TASK OBJECTIVE: Your copy should match the records exactly, apart from the pictures, which stay out.

________________________________________

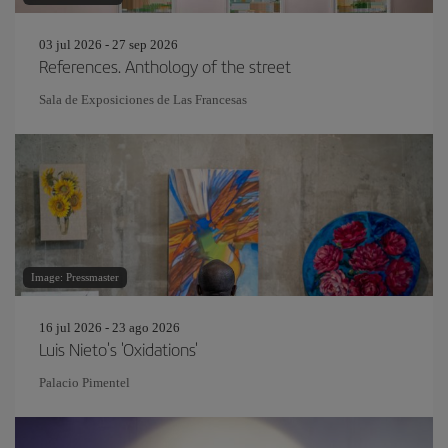
03 jul 2026 - 27 sep 2026
References. Anthology of the street
Sala de Exposiciones de Las Francesas
Image: Pressmaster
16 jul 2026 - 23 ago 2026
Luis Nieto's 'Oxidations'
Palacio Pimentel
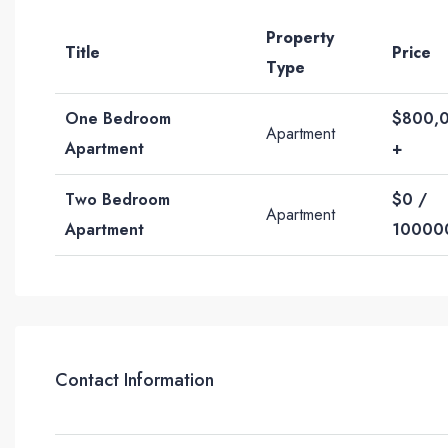
Property
Title
Price
Type
One Bedroom
$800,
Apartment
Apartment
+
Two Bedroom
$0 /
Apartment
Apartment
10000
Contact Information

________________________________________

RESPONSE BELOW:
03 jul 2026 - 27 sep 2026
References. Anthology of the street
Sala de Exposiciones de Las Francesas
Image: Pressmaster
16 jul 2026 - 23 ago 2026
Luis Nieto's 'Oxidations'
Palacio Pimentel
Property
Title
Price
Type
One Bedroom
$800,
Apartment
Apartment
+
Two Bedroom
$0 /
Apartment
Apartment
10000
Contact Information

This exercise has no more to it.